Nighttime Lights#

Nighttime lights have become a commonly used resource to estimate changes in local economic activity. This section shows where nighttime lights are concentrated across Syria and observed changes over time.


We use nighttime lights data from the VIIRS Black Marble dataset. Raw nighttime lights data requires correction due to cloud cover and stray light, such as lunar light. The Black Marble dataset applies advanced algorithms to correct raw nighttime light values and calibrate data so that trends in lights over time can be meaningfully analyzed. From VIIRS Black Marble, we use monthly data from January 2012 through August 2022—where data is available at a 500-meter resolution.

For more information, please refer to datasets.


In the analysis, we distinguish lights between lights observed in gas flaring locations and lights in other locations. Oil extraction and production involves gas flaring, which produces significant volumes of light. Separately examining lights in gas flaring and other locations allows distinguishing between lights generated due to oil production versus other sources of human activity. We use data on the locations of gas flaring sites from the Global Gas Flaring Reduction Partnership; we remove lights within 5km of gas flaring sites.


Code to replicate the analysis can be found here.

The main script (_main.R) loads all packages and runs all scripts for the analysis. There are separate scripts for processing the data (e.g., downloading and cleaning Black Marble data), and separate scripts to produce each of the figures (e.g., producing maps showing changes in nighttime lights).

Data for the analysis can be downloaded from:

  • Gas Flaring Location Data

  • Black Marble Nighttime Lights: There are two options to access the data:

    • The code here downloads raw data from the NASA archive and processes the data for Syria—mosaicing raster tiles together to cover Syria. Running the code requires a NASA bearer token; the documentation here describes how to obtain a token.

    • Pre-processed data can be downloaded from here, using the Night Time Lights BlackMarble Data


The below figure shows nighttime lights from the latest month available. As expected, Syria’s largest cities are the most brightly lit – including Damascus in the southwest and Aleppo in the northwest.


Fig. 15 Nighttime lights in August 2022#

The below figure shows changes in nighttime lights. Many 500-meter pixels see some, even negligibly small, levels and changes of nighttime lights. Consequently, we consider pixels with a luminosity value under one to be noise (in Syria, nighttime lights goes up to 18,500, with a median value of lit pixels of 10). Specifically, in the below figure, pixels with “lights lost” saw a loss of 1 or more luminosity, pixels “new lights” saw a gain of 1 or more luminosity, and pixels with “no change” had a nighttime lights value in both years. The figure shows notable reductions in nighttime lights in Syria’s western regions, with gains in nighttime lights in populated places throughout Syria’s east.

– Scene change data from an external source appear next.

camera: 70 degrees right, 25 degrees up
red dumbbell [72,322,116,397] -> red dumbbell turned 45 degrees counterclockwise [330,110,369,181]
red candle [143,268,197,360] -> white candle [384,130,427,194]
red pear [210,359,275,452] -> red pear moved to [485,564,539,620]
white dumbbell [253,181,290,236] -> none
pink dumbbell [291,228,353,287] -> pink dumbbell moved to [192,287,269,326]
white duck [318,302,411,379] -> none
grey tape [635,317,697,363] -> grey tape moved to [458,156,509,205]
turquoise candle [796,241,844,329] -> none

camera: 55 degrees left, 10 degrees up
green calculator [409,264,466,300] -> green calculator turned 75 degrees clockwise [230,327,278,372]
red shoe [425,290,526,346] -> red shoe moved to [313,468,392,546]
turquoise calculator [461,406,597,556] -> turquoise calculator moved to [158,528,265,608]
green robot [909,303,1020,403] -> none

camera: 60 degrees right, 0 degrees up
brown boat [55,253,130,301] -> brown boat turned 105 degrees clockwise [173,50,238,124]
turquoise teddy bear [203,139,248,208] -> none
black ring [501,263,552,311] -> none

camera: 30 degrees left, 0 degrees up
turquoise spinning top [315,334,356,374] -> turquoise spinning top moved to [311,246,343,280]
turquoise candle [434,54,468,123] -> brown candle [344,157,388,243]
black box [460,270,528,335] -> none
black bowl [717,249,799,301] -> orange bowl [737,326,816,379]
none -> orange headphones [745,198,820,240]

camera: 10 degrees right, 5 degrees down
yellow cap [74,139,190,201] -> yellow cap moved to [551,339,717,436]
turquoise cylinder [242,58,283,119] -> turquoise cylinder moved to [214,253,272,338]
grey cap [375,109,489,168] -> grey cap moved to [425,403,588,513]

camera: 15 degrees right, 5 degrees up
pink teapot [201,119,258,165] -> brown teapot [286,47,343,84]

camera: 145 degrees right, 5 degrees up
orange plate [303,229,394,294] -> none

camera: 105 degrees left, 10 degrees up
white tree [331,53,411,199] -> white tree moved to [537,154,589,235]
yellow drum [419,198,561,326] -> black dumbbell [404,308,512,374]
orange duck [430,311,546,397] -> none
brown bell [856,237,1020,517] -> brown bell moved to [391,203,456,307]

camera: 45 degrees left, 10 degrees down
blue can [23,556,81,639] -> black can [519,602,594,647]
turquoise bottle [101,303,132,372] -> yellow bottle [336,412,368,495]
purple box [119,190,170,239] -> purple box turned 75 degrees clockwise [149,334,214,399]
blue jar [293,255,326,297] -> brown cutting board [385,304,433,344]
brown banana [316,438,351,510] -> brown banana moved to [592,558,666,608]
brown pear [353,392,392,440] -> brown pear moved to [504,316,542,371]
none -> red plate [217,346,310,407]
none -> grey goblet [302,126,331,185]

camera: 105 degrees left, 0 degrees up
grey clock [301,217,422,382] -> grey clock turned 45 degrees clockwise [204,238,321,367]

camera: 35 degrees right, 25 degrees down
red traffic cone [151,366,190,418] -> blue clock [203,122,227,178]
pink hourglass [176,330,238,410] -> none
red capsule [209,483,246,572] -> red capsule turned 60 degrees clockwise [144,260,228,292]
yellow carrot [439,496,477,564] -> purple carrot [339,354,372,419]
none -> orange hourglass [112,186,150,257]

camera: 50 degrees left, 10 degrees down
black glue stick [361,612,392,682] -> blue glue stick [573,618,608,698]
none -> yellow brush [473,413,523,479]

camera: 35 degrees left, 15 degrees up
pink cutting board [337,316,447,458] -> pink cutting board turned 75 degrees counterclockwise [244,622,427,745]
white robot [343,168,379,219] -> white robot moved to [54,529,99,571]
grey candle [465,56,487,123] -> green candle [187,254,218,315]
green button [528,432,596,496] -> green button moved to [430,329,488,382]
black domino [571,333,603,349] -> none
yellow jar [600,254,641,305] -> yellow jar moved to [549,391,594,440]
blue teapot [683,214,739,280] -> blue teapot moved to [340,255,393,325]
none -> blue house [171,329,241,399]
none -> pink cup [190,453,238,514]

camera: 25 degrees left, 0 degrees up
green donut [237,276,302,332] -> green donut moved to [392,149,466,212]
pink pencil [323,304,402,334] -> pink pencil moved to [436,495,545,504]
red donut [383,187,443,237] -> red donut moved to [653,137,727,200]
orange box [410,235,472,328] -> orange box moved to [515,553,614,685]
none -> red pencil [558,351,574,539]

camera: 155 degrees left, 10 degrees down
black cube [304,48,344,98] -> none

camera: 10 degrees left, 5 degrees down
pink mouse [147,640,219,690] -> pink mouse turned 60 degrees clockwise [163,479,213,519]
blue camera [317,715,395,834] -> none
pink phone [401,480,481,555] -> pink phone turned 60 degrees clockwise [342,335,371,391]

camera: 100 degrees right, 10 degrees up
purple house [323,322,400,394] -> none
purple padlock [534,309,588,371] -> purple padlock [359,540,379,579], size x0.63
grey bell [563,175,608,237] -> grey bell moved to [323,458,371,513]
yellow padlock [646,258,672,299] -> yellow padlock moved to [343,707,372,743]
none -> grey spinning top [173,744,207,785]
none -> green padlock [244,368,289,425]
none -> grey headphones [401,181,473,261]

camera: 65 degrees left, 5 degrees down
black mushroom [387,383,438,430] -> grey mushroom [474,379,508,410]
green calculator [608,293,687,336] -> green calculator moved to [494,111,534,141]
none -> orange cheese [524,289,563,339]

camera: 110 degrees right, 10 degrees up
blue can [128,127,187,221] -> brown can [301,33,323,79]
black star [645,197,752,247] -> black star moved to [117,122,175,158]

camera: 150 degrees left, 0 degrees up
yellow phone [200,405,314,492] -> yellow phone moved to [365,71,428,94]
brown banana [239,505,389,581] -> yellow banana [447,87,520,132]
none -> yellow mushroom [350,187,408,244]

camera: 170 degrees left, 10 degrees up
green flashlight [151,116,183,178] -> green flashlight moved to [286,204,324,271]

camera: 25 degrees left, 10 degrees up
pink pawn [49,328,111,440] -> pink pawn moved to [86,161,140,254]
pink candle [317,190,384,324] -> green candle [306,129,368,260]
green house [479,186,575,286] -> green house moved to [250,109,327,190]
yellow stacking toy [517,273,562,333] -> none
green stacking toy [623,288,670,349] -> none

Fig. 16 Change in nighttime lights; locations with flaring removed.#


Fig. 17 Change in nighttime lights; locations with flaring removed.#


Fig. 18 Change in nighttime lights; locations with flaring removed.#

The below figure shows trends in nighttime lights across Syria’s 14 governorates. We show trends considering (1) all nighttime lights, (2) lights just in locations with gas flaring (oil extraction locations), and (3) nighttime lights with gas flaring locations removed. The figure shows notable reductions in nighttime lights across provinces from 2012 to 2014—reflecting a reduction in economic activity resulting from Syria’s civil war. Lights in gas flare locations have increased starting around 2018—suggesting an acceleration of oil extraction in recent years. For the most part, gains in nighttime lights have been concentrated in gas flaring locations. When removing gas flares, trends in nighttime lights appear relatively stable from 2014 through present.


Fig. 19 Change in nighttime lights; locations with flaring removed.#


Nighttime lights are a common data source for measuring local economic activity. However, it is a proxy that is strongly—although imperfectly—correlated with measures of interest, such as population, local GDP, and wealth. Consequently, care must be taken in interpreting reasons for changes in lights.

Next Steps#

Next steps can focus on (1) relating nighttime lights to other data sources and (2) focusing on changes in nighttime lights in specific locations. Nighttime lights can be linked to violent events to understand how changes in violence relate to nighttime lights. In addition, lights in gas flaring locations can be linked to trends in oil extraction—to better understand the extent to which nighttime lights can be used to reliably capture trends in oil production.

The above analysis shows trends in changes at the province level. As nighttime lights are available at a 500-meter resolution, trends can be examined at more granular locations. For example, instead of examining trends in the province of Aleppo, trends in lights around the city of Aleppo can be observed.